Security and Compliance Architecture
Architecting systems to meet security requirements and regulatory and compliance obligations. Candidates should understand how to embed data classification, data governance, encryption, least privilege access, audit trails and logging, secure design patterns, and threat modeling into architectures. Expect discussion of how architectural choices affect obligations under common regulations such as the General Data Protection Regulation, the Health Insurance Portability and Accountability Act, the Payment Card Industry Data Security Standard, and System and Organization Controls frameworks. Topics include documenting architecture for compliance reviewers, retention and data residency considerations, denial of service mitigation and web application firewall strategies, and balancing security controls with usability and operational cost. Candidates should be able to describe when to engage legal and compliance teams and how to design for auditability and evidence capture.
Security and Business Tradeoffs
Evaluates a candidate's ability to balance security goals with business objectives such as product delivery speed, user experience, performance, and cost. Candidates should be able to identify and quantify security risks, perform threat modeling and risk based prioritization, propose practical and layered mitigations, and recommend calculated acceptance of residual risk with clear justification. The topic covers communicating security impact in business terms, estimating security return on investment, influencing and negotiating with stakeholders across product and engineering, and documenting risk decisions and compensating controls. Interviewers will assess pragmatism in making compromises that preserve essential protections while enabling delivery, alignment of security investments with organizational risk tolerance and strategic priorities, and consideration of compliance and operational constraints.

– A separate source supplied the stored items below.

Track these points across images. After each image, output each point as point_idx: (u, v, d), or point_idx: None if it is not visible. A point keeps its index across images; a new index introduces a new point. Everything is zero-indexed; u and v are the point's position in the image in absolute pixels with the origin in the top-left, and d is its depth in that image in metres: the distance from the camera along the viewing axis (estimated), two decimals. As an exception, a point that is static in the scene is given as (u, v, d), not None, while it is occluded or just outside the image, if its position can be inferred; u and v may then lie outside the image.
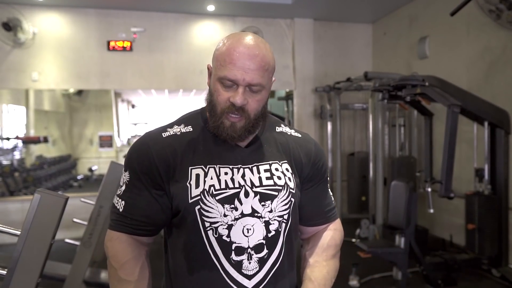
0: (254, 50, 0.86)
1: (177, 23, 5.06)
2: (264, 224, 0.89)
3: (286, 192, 0.92)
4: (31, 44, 4.63)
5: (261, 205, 0.89)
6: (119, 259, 0.91)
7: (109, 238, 0.93)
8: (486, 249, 3.16)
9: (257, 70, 0.85)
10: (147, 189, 0.90)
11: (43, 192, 1.04)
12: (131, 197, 0.91)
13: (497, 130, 3.20)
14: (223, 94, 0.87)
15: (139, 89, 6.63)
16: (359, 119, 5.67)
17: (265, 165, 0.93)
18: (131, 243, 0.92)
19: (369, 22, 5.63)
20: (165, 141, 0.92)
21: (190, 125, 0.96)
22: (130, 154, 0.93)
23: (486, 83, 3.69)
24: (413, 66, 4.68)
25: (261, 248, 0.88)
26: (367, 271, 3.37)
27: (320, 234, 1.02)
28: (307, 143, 1.01)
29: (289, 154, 0.98)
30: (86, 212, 2.80)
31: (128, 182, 0.92)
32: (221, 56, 0.87)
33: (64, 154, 7.89)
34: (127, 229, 0.91)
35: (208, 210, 0.87)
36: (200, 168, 0.90)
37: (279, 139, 0.99)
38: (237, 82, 0.86)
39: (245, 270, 0.87)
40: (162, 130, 0.95)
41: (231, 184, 0.89)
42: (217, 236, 0.86)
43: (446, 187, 2.65)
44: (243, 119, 0.88)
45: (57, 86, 4.91)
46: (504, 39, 3.51)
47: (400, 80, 3.04)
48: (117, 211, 0.92)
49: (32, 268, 1.04)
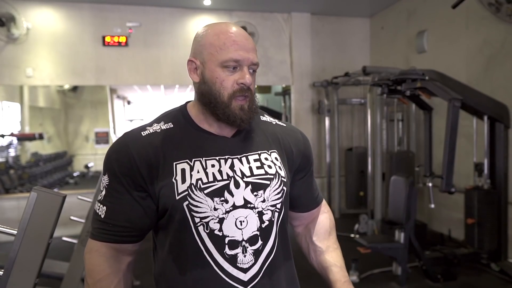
0: (244, 32, 0.89)
1: (173, 17, 5.01)
2: (258, 214, 0.86)
3: (278, 180, 0.90)
4: (25, 39, 4.56)
5: (254, 195, 0.86)
6: (94, 275, 0.87)
7: (88, 249, 0.89)
8: (485, 243, 3.17)
9: (253, 50, 0.88)
10: (128, 191, 0.85)
11: (40, 190, 1.00)
12: (112, 202, 0.86)
13: (496, 124, 3.19)
14: (228, 78, 0.86)
15: (135, 85, 6.58)
16: (357, 114, 5.65)
17: (254, 154, 0.91)
18: (110, 257, 0.87)
19: (367, 16, 5.60)
20: (145, 140, 0.87)
21: (170, 122, 0.92)
22: (108, 155, 0.88)
23: (486, 77, 3.68)
24: (411, 60, 4.66)
25: (256, 239, 0.86)
26: (367, 266, 3.36)
27: (317, 219, 1.06)
28: (294, 132, 1.01)
29: (278, 143, 0.96)
30: (83, 209, 2.77)
31: (108, 186, 0.87)
32: (217, 42, 0.85)
33: (59, 151, 7.83)
34: (109, 237, 0.86)
35: (197, 205, 0.83)
36: (185, 162, 0.86)
37: (266, 128, 0.98)
38: (242, 62, 0.85)
39: (240, 263, 0.84)
40: (141, 129, 0.90)
41: (219, 176, 0.85)
42: (208, 231, 0.83)
43: (447, 182, 2.65)
44: (248, 99, 0.88)
45: (52, 82, 4.85)
46: (503, 32, 3.49)
47: (400, 74, 3.02)
48: (98, 218, 0.87)
49: (29, 268, 1.01)
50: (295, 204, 1.01)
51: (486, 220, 3.15)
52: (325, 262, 0.99)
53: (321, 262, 1.00)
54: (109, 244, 0.87)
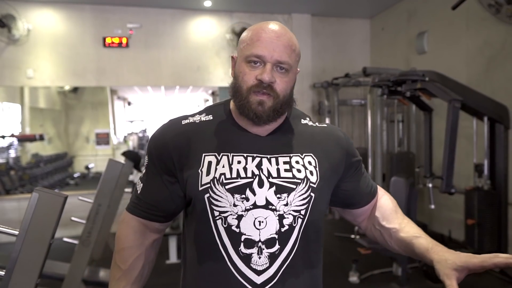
0: (282, 30, 0.87)
1: (174, 19, 5.01)
2: (278, 217, 0.84)
3: (305, 186, 0.87)
4: (25, 40, 4.57)
5: (277, 197, 0.85)
6: (120, 243, 0.95)
7: (122, 219, 0.97)
8: (485, 244, 3.16)
9: (284, 48, 0.85)
10: (159, 174, 0.91)
11: (41, 191, 1.01)
12: (147, 181, 0.94)
13: (496, 125, 3.18)
14: (249, 73, 0.86)
15: (136, 86, 6.58)
16: (357, 115, 5.65)
17: (285, 157, 0.89)
18: (137, 230, 0.94)
19: (367, 17, 5.61)
20: (182, 128, 0.92)
21: (211, 115, 0.95)
22: (150, 139, 0.95)
23: (486, 78, 3.68)
24: (411, 62, 4.67)
25: (273, 243, 0.84)
26: (367, 267, 3.36)
27: (379, 204, 1.02)
28: (335, 132, 0.98)
29: (317, 146, 0.93)
30: (84, 210, 2.77)
31: (146, 166, 0.94)
32: (248, 37, 0.87)
33: (60, 152, 7.83)
34: (139, 212, 0.94)
35: (217, 199, 0.84)
36: (213, 155, 0.88)
37: (304, 130, 0.95)
38: (264, 58, 0.84)
39: (254, 264, 0.83)
40: (183, 118, 0.95)
41: (243, 174, 0.86)
42: (226, 226, 0.84)
43: (447, 183, 2.64)
44: (272, 98, 0.86)
45: (53, 83, 4.86)
46: (503, 33, 3.49)
47: (400, 75, 3.02)
48: (136, 193, 0.96)
49: (31, 268, 1.02)
50: (351, 201, 1.00)
51: (486, 221, 3.14)
52: (403, 239, 0.92)
53: (400, 241, 0.94)
54: (138, 218, 0.94)
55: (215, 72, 5.22)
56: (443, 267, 0.79)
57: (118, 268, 0.94)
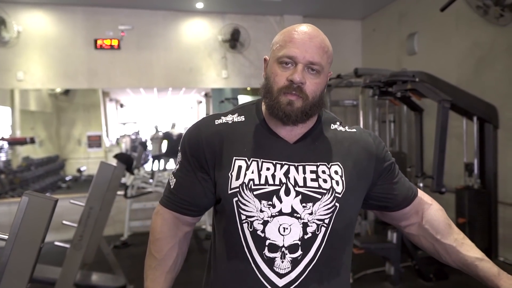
0: (314, 32, 0.89)
1: (166, 20, 5.00)
2: (302, 225, 0.86)
3: (331, 196, 0.88)
4: (15, 43, 4.53)
5: (302, 206, 0.86)
6: (155, 234, 0.98)
7: (156, 210, 1.01)
8: (476, 242, 3.11)
9: (317, 50, 0.86)
10: (193, 171, 0.94)
11: (31, 195, 1.00)
12: (181, 176, 0.96)
13: (486, 125, 3.23)
14: (281, 74, 0.87)
15: (128, 88, 6.54)
16: (349, 115, 5.68)
17: (312, 166, 0.90)
18: (171, 222, 0.98)
19: (359, 18, 5.65)
20: (216, 128, 0.94)
21: (243, 115, 0.96)
22: (184, 136, 0.98)
23: (475, 78, 3.73)
24: (402, 62, 4.71)
25: (296, 248, 0.86)
26: (360, 267, 3.38)
27: (428, 215, 1.01)
28: (364, 136, 0.97)
29: (346, 152, 0.93)
30: (76, 213, 2.75)
31: (180, 162, 0.97)
32: (280, 39, 0.89)
33: (51, 155, 7.75)
34: (172, 206, 0.97)
35: (245, 203, 0.87)
36: (243, 160, 0.90)
37: (333, 137, 0.95)
38: (296, 59, 0.86)
39: (277, 268, 0.86)
40: (216, 117, 0.96)
41: (271, 181, 0.87)
42: (252, 230, 0.86)
43: (438, 182, 2.67)
44: (301, 99, 0.86)
45: (43, 85, 4.82)
46: (492, 34, 3.54)
47: (390, 76, 3.05)
48: (169, 187, 0.99)
49: (21, 272, 1.01)
50: (387, 205, 1.00)
51: (476, 219, 3.18)
52: (466, 259, 0.95)
53: (460, 260, 0.96)
54: (172, 212, 0.98)
55: (208, 73, 5.22)
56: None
57: (153, 257, 0.97)
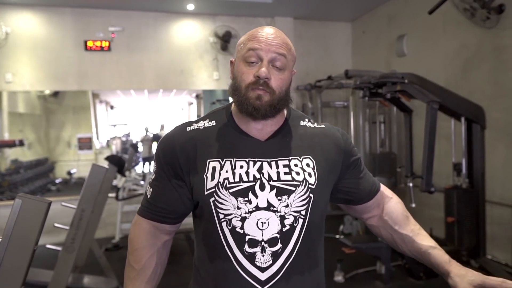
0: (276, 31, 0.94)
1: (157, 22, 4.99)
2: (280, 218, 0.89)
3: (304, 188, 0.92)
4: (4, 44, 4.48)
5: (278, 199, 0.89)
6: (133, 244, 0.99)
7: (134, 222, 1.02)
8: (465, 241, 3.25)
9: (280, 45, 0.91)
10: (168, 179, 0.96)
11: (25, 197, 1.00)
12: (157, 185, 0.98)
13: (473, 125, 3.28)
14: (247, 71, 0.91)
15: (118, 90, 6.50)
16: (340, 116, 5.73)
17: (284, 160, 0.93)
18: (149, 231, 0.99)
19: (349, 20, 5.70)
20: (188, 135, 0.97)
21: (214, 120, 0.99)
22: (158, 145, 1.00)
23: (463, 80, 3.80)
24: (392, 64, 4.77)
25: (275, 242, 0.89)
26: (352, 266, 3.41)
27: (388, 207, 1.08)
28: (332, 132, 1.03)
29: (316, 147, 0.98)
30: (66, 216, 2.73)
31: (155, 172, 0.99)
32: (245, 39, 0.94)
33: (41, 157, 7.65)
34: (150, 215, 0.98)
35: (221, 202, 0.89)
36: (217, 161, 0.92)
37: (303, 133, 0.99)
38: (260, 54, 0.90)
39: (258, 262, 0.88)
40: (188, 124, 1.00)
41: (245, 178, 0.90)
42: (230, 227, 0.89)
43: (427, 182, 2.71)
44: (268, 94, 0.90)
45: (32, 87, 4.76)
46: (479, 36, 3.61)
47: (380, 77, 3.08)
48: (146, 197, 1.00)
49: (14, 276, 1.01)
50: (352, 198, 1.06)
51: (465, 218, 3.23)
52: (420, 247, 1.01)
53: (415, 249, 1.02)
54: (149, 221, 0.99)
55: (199, 75, 5.21)
56: (462, 281, 0.91)
57: (132, 268, 0.98)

Control Design and Risk Mitigation
Designing, selecting, prioritizing, and justifying controls and mitigation strategies to address identified risks. Covers preventive, detective, corrective, and compensating controls and how to map those controls to threat scenarios and compliance requirements. Includes assessing control effectiveness and residual risk, performing cost benefit and implementation trade off analysis, balancing control effectiveness with operational impact, and proposing prioritized, practical control measures. Requires familiarity with risk response options such as avoidance, mitigation, acceptance, and transfer; common control frameworks and standards; approaches to control testing, assurance, and monitoring; metrics for control performance; and opportunities for automation. Also covers creating implementation and monitoring plans, mapping controls to audit and compliance obligations, tailoring controls to environmental constraints, and communicating control rationale and residual risk to technical and non technical stakeholders.

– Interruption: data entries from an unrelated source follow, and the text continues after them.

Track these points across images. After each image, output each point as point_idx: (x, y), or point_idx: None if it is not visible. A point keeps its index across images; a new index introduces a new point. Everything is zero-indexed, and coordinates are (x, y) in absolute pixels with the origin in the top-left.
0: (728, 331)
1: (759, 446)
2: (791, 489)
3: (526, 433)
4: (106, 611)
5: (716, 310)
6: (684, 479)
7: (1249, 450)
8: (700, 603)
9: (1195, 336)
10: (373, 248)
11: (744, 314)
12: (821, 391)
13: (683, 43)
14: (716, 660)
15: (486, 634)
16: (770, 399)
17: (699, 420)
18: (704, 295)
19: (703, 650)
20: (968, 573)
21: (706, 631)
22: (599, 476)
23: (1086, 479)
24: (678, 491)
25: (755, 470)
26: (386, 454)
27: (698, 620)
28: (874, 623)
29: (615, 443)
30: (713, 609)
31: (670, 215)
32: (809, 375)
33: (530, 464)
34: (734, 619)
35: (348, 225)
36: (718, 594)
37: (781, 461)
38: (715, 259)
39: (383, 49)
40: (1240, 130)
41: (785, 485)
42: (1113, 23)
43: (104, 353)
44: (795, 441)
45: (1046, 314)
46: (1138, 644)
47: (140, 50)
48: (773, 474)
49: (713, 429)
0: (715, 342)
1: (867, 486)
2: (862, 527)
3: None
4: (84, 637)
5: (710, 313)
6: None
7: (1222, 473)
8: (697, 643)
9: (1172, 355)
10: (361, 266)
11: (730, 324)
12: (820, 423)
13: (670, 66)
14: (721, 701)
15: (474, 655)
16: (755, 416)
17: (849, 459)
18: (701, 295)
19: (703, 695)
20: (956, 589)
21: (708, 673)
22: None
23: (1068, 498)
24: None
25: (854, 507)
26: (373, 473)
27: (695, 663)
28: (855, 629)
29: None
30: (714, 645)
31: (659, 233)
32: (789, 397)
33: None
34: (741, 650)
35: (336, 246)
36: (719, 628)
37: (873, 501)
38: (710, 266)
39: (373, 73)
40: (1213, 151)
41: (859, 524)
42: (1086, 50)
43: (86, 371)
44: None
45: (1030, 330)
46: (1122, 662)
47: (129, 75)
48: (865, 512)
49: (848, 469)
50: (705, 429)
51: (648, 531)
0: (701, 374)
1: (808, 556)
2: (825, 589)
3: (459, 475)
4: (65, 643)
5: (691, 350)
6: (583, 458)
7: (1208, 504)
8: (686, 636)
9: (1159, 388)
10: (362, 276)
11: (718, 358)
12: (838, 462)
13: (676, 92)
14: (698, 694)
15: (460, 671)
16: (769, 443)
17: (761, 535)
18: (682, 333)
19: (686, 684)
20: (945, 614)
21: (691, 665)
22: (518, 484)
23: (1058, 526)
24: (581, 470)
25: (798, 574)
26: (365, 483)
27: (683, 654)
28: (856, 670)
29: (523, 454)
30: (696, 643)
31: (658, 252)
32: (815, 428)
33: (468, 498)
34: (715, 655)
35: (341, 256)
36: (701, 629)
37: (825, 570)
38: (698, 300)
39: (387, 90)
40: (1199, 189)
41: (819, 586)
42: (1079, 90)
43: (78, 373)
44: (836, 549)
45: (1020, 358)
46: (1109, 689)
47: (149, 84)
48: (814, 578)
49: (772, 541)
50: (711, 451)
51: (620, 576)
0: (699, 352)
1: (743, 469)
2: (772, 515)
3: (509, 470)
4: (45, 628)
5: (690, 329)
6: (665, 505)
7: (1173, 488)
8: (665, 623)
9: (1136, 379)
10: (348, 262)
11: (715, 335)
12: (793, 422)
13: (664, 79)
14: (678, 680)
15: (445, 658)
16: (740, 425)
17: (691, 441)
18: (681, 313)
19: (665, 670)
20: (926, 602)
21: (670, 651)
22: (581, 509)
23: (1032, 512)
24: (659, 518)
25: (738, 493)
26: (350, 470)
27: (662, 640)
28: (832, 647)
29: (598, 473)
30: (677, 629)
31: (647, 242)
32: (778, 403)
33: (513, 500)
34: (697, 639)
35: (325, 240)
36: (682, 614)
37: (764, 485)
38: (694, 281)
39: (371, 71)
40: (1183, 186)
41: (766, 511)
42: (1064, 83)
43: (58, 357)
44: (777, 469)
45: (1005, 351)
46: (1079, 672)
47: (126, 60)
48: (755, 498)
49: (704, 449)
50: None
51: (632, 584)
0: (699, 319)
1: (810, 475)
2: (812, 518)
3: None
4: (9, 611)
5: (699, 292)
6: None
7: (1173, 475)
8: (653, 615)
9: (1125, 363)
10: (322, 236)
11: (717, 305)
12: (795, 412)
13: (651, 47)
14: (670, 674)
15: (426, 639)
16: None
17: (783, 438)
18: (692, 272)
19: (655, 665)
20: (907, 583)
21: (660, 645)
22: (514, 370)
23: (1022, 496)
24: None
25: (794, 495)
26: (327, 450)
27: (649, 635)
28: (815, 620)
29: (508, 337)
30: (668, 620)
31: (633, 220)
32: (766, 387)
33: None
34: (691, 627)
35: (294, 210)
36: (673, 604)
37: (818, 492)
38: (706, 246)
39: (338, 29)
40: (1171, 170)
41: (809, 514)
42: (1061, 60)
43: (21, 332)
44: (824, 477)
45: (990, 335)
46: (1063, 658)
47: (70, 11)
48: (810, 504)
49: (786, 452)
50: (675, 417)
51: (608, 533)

Industry Specific Requirements
Focuses on tailoring solutions to the constraints and needs of particular industry verticals. Candidates should discuss how requirements differ across sectors such as financial services, healthcare, media, retail, and telecom; address regulatory, privacy, and data residency concerns; propose architectures that meet auditability and encryption needs; describe industry reference patterns and certification considerations; and explain how operational practices such as retention policies, service level agreements, and compliance controls change design and implementation choices.